4. Non solo uno scrittore

E' successo per caso. Per caso la mia edizione di Se questo è un uomo comprendeva anche il libro successivo di Levi, La tregua, ovvero il racconto del viaggio attraverso l'Europa dell'Est a cui Levi e compagni furono costretti prima di tornare in Italia. Non so più perché, ma qualche anno fa ho iniziato a leggerla... e poi ho letto tutte le altre cose scritte da Levi. Scoprire uno scrittore è una specie di malattia, assomiglia molto alla fame (o alla tossicodipendenza), ma in questo caso c'era qualcosa di più. Di solito entrando in una libreria avvertiamo un leggero senso di colpa: tutti i libri che dovremmo leggere, tutti gli autori che dovremmo conoscere, Dostojevski, Tolstoj, Proust, ci guardano dagli scaffali con disapprovazione se compriamo ancora un altro fumetto. Invece per Levi nessuno ci ha detto niente. Nessuno ci ha neanche spiegato che Se questo è un uomo non è il suo unico libro, ma solo il primo, e che Levi non ha scritto solo di lager, e che I sommersi e i salvati è proprio uno di quei libri che devono essere letti.

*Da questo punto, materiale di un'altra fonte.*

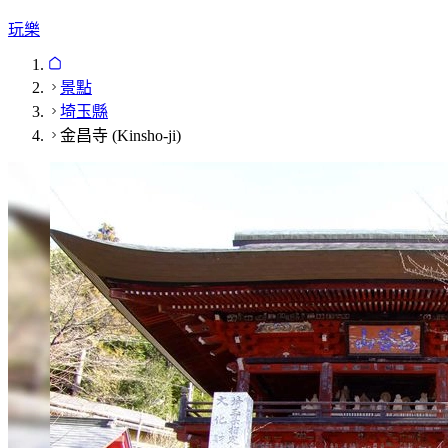
玩樂
景點
埼玉縣
金昌寺 (Kinsho-ji)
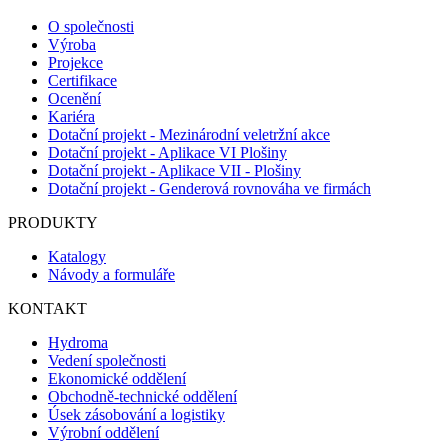
O společnosti
Výroba
Projekce
Certifikace
Ocenění
Kariéra
Dotační projekt - Mezinárodní veletržní akce
Dotační projekt - Aplikace VI Plošiny
Dotační projekt - Aplikace VII - Plošiny
Dotační projekt - Genderová rovnováha ve firmách
PRODUKTY
Katalogy
Návody a formuláře
KONTAKT
Hydroma
Vedení společnosti
Ekonomické oddělení
Obchodně-technické oddělení
Úsek zásobování a logistiky
Výrobní oddělení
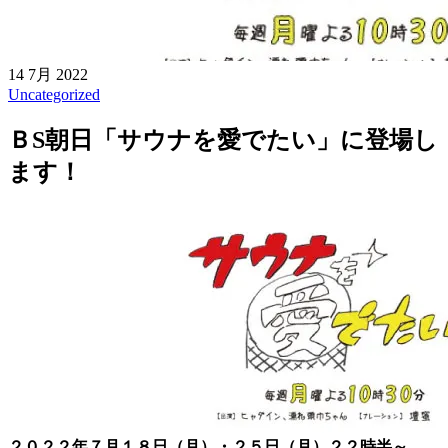
14 7月 2022
Uncategorized
ＢS朝日「サウナを愛でたい」に登場し
ます！
２０２２
年７
月１８日（月）・２５日（月）２２時半～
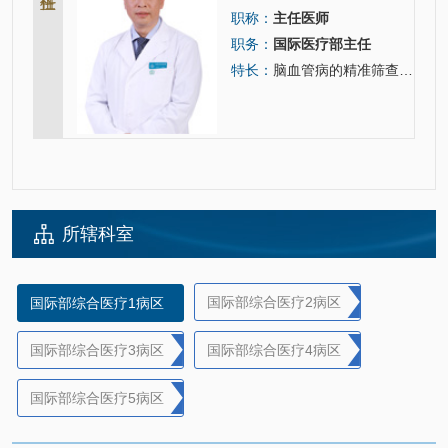
职称：
主任医师
职务：
国际医疗部主任
特长：
脑血管病的精准筛查和预防、急性脑血管病的抢救治疗、重症脑血管病的系统管理、脑血管病后遗症的康复指导、…
所辖科室
国际部综合医疗2病区
国际部综合医疗1病区
国际部综合医疗3病区
国际部综合医疗4病区
国际部综合医疗5病区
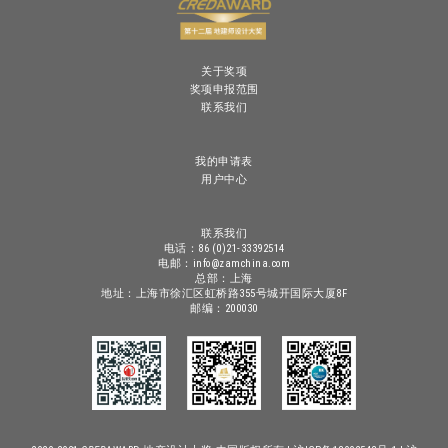
关于奖项
奖项申报范围
联系我们
我的申请表
用户中心
联系我们
电话：86 (0)21-33392514
电邮：info@zamchina.com
总部：上海
地址：上海市徐汇区虹桥路355号城开国际大厦8F
邮编：200030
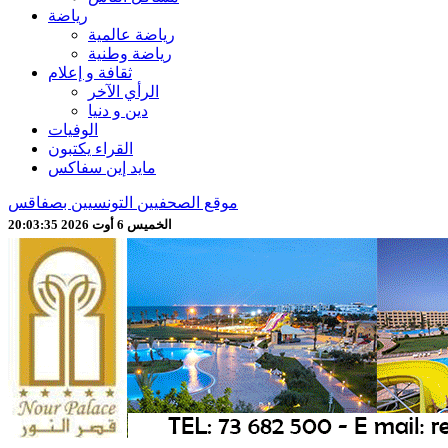
رياضة
رياضة عالمية
رياضة وطنية
ثقافة و إعلام
الرأي الآخر
دين و دنيا
الوفيات
القراء يكتبون
مايد إين سفاكس
موقع الصحفيين التونسيين بصفاقس
الخميس 6 أوت 2026 20:03:37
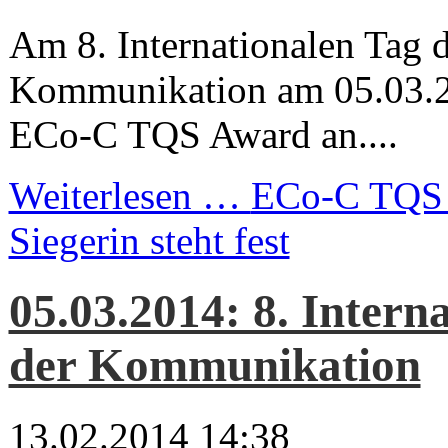
Am 8. Internationalen Tag 
Kommunikation am 05.03.2
ECo-C TQS Award an....
Weiterlesen …
ECo-C TQS 
Siegerin steht fest
05.03.2014: 8. Intern
der Kommunikation
13.02.2014 14:38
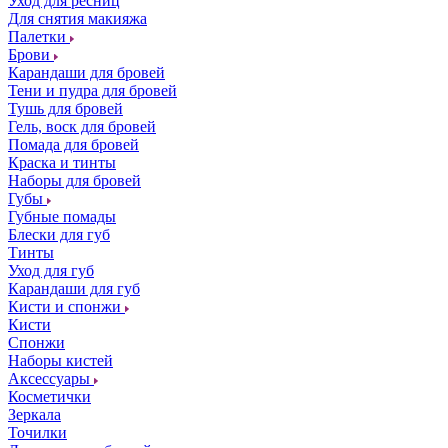
Уход для ресниц
Для снятия макияжа
Палетки
Брови
Карандаши для бровей
Тени и пудра для бровей
Тушь для бровей
Гель, воск для бровей
Помада для бровей
Краска и тинты
Наборы для бровей
Губы
Губные помады
Блески для губ
Тинты
Уход для губ
Карандаши для губ
Кисти и спонжи
Кисти
Спонжи
Наборы кистей
Аксессуары
Косметички
Зеркала
Точилки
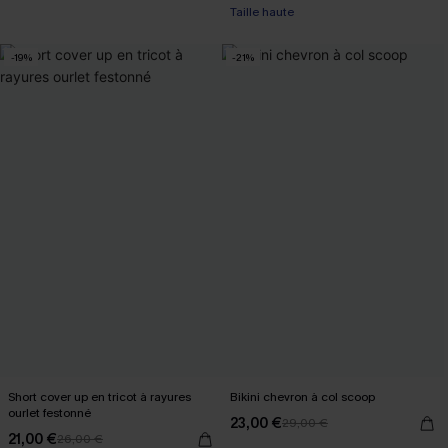
Taille haute
-19%
-21%
Short cover up en tricot à rayures
Bikini chevron à col scoop
ourlet festonné
23,00 €
29,00 €
21,00 €
26,00 €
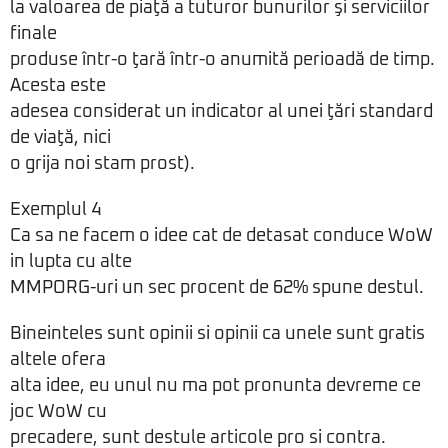
la valoarea de piaţă a tuturor bunurilor şi serviciilor
finale
produse într-o ţară într-o anumită perioadă de timp.
Acesta este
adesea considerat un indicator al unei ţări standard
de viaţă, nici
o grija noi stam prost).
Exemplul 4
Ca sa ne facem o idee cat de detasat conduce WoW
in lupta cu alte
MMPORG-uri un sec procent de 62% spune destul.
Bineinteles sunt opinii si opinii ca unele sunt gratis
altele ofera
alta idee, eu unul nu ma pot pronunta devreme ce
joc WoW cu
precadere, sunt destule articole pro si contra.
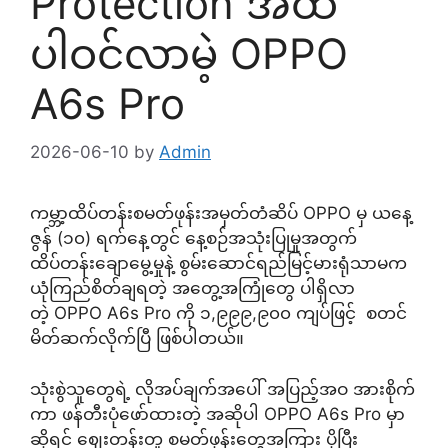
Protection အထိ
ပါဝင်လာမဲ့ OPPO
A6s Pro
2026-06-10
by
Admin
ကမ္ဘာ့ထိပ်တန်းစမတ်ဖုန်းအမှတ်တံဆိပ် OPPO မှ ယနေ့
ဇွန် (၁၀) ရက်နေ့တွင် နေ့စဉ်အသုံးပြုမှုအတွက်
ထိပ်တန်းချောမွေ့မှုနဲ့ စွမ်းဆောင်ရည်မြင့်မားရုံသာမက
ယုံကြည်စိတ်ချရတဲ့ အတွေ့အကြုံတွေ ပါရှိလာ
တဲ့ OPPO A6s Pro ကို ၁,၉၉၉,၉၀၀ ကျပ်ဖြင့် စတင်
မိတ်ဆက်လိုက်ပြီ ဖြစ်ပါတယ်။
သုံးစွဲသူတွေရဲ့ လိုအပ်ချက်အပေါ် အပြည့်အဝ အားစိုက်
ကာ ဖန်တီးပုံဖော်ထားတဲ့ အဆိုပါ OPPO A6s Pro မှာ
ဆိုရင် ဈေးတန်းတူ စမတ်ဖုန်းတွေအကြား ပိုပြီး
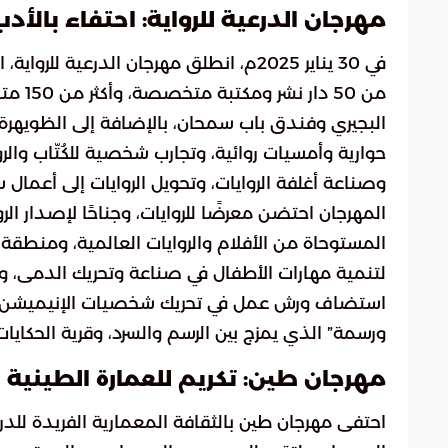
مهرجان الدرعية للرواية: احتفاء بالأدب
في 30 يناير 2025م، انطلق مهرجان الدرعي
من 50 
البجيري وفندق باب سمحان، بالإضافة إلى الظويهرة، 
حوارية وأمسيات روائية، وتجارب شخصية للكُتّاب وا
وصناعة أغلفة الروايات، وتحويل الروايات إلى أعمال 
المهرجان احتضن معرضًا للروايات، وجناحًا لإصدار الر
المستوحاة من الأفلام والروايات العالمية، ومنطق
لتنمية مهارات الأطفال في صناعة وتحريك الدمى، و
استضاف ورش عمل في تحريك شخصيات الإنيميشن، وعرض
ورسمة” الذي يمزج بين الرسم والسرد، وقرية الحكاي
مهرجان طين: تكريم للعمارة الطينية
احتفى مهرجان طين بالثقافة المعمارية الفريدة لل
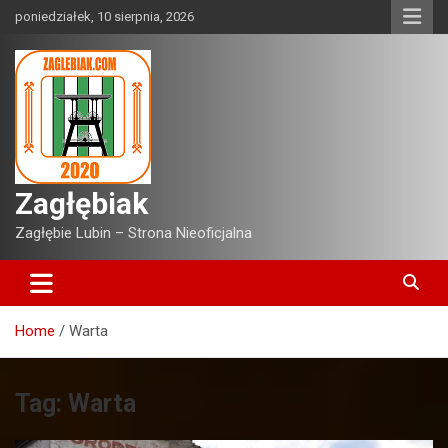
Skip
poniedziałek, 10 sierpnia, 2026
to
content
Zagłębiak
Zagłębie Lubin – Strona Nieoficjalna
Home
Warta
Tag:
Warta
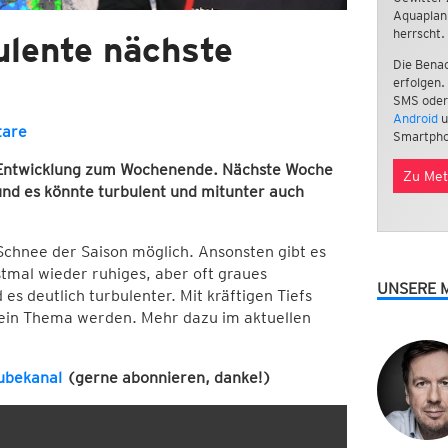
Aquaplan
herrscht.
ulente nächste
Die Benac
erfolgen.
SMS oder
Android
u
are
Smartpho
e Entwicklung zum Wochenende. Nächste Woche
Zu Met
nd es könnte turbulent und mitunter auch
Schnee der Saison möglich. Ansonsten gibt es
tmal wieder ruhiges, aber oft graues
UNSERE 
 es deutlich turbulenter. Mit kräftigen Tiefs
 ein Thema werden. Mehr dazu im aktuellen
ubekanal
(gerne abonnieren, danke!)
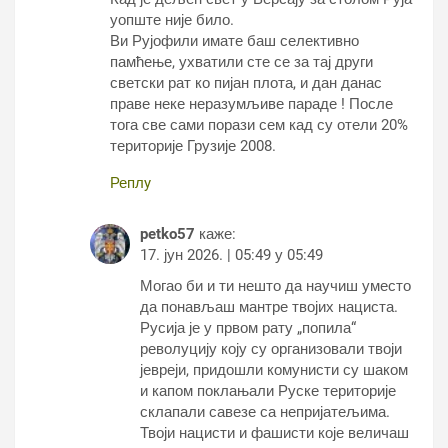
уопште није било.
Ви Рујофили имате баш селективно
памћење, ухватили сте се за тај други
светски рат ко пијан плота, и дан данас
праве неке неразумљиве параде ! После
тога све сами порази сем кад су отели 20%
територије Грузије 2008.
Реплy
petko57
каже:
17. јун 2026. | 05:49 у 05:49
Могао би и ти нешто да научиш уместо
да понављаш мантре твојих нациста.
Русија је у првом рату „попила“
револуцију коју су организовали твоји
јевреји, придошли комунисти су шаком
и капом поклањали Руске територије
склапали савезе са непријатељима.
Твоји нацисти и фашисти које величаш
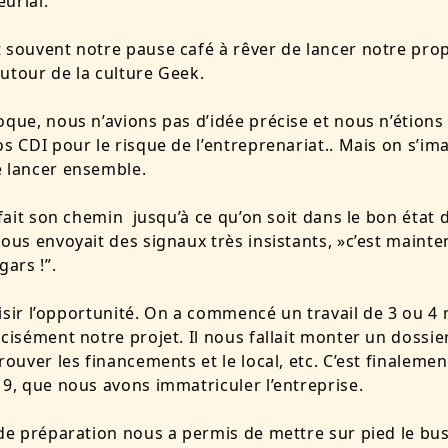
eurial.
 souvent notre pause café à rêver de lancer notre pro
utour de la culture Geek.
oque, nous n’avions pas d’idée précise et nous n’étions
os CDI pour le risque de l’entreprenariat.. Mais on s’im
e lancer ensemble.
 fait son chemin jusqu’à ce qu’on soit dans le bon état d
nous envoyait des signaux très insistants, »c’est maint
gars !”.
 saisir l’opportunité. On a commencé un travail de 3 ou 4
écisément notre projet. Il nous fallait monter un dossie
trouver les financements et le local, etc. C’est finalemen
19, que nous avons immatriculer l’entreprise.
 de préparation nous a permis de mettre sur pied le bu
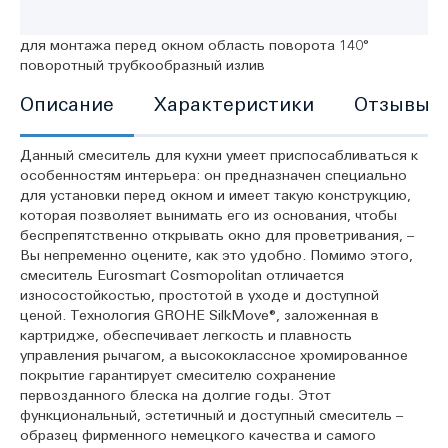
для монтажа перед окном область поворота 140°
поворотный трубкообразный излив
Описание
Характеристики
Отзывы
Данный смеситель для кухни умеет приспосабливаться к
особенностям интерьера: он предназначен специально
для установки перед окном и имеет такую конструкцию,
которая позволяет вынимать его из основания, чтобы
беспрепятственно открывать окно для проветривания, –
Вы непременно оцените, как это удобно. Помимо этого,
смеситель Eurosmart Cosmopolitan отличается
износостойкостью, простотой в уходе и доступной
ценой. Технология GROHE SilkMove®, заложенная в
картридже, обеспечивает легкость и плавность
управления рычагом, а высококлассное хромированное
покрытие гарантирует смесителю сохранение
первозданного блеска на долгие годы. Этот
функциональный, эстетичный и доступный смеситель –
образец фирменного немецкого качества и самого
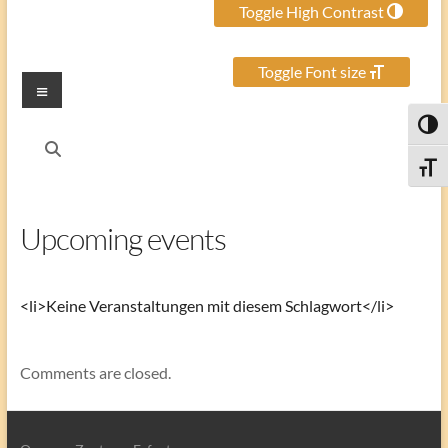
Toggle High Contrast
Toggle Font size
Menu
Toggl
Toggle
Upcoming events
<li>Keine Veranstaltungen mit diesem Schlagwort</li>
Comments are closed.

Ma Levi è stato sempre accompagnato da una sorta di ostracismo da parte del mondo letterario. Fin dall'inizio, quando nel 1946 Natalia Ginzburg e Cesare Pavese, per conto di Einaudi, rifiutano di pubblicare Se questo è un uomo. Il libro esce, quasi inosservato e in pochissime copie, per un piccolo editore torinese. Solo nel 1958 Einaudi si decide a pubblicarlo. Ma anche allora pochi considerano Levi uno scrittore, al limite lo definiscono uno "scrittore concentrazionario". Succede perché lui non è solo uno scrittore: Levi anzi è prima un chimico, che nonostante il successo editoriale non abbandonerà il suo lavoro alla fabbrica di vernici di Settimo Torinese fino all'età della pensione.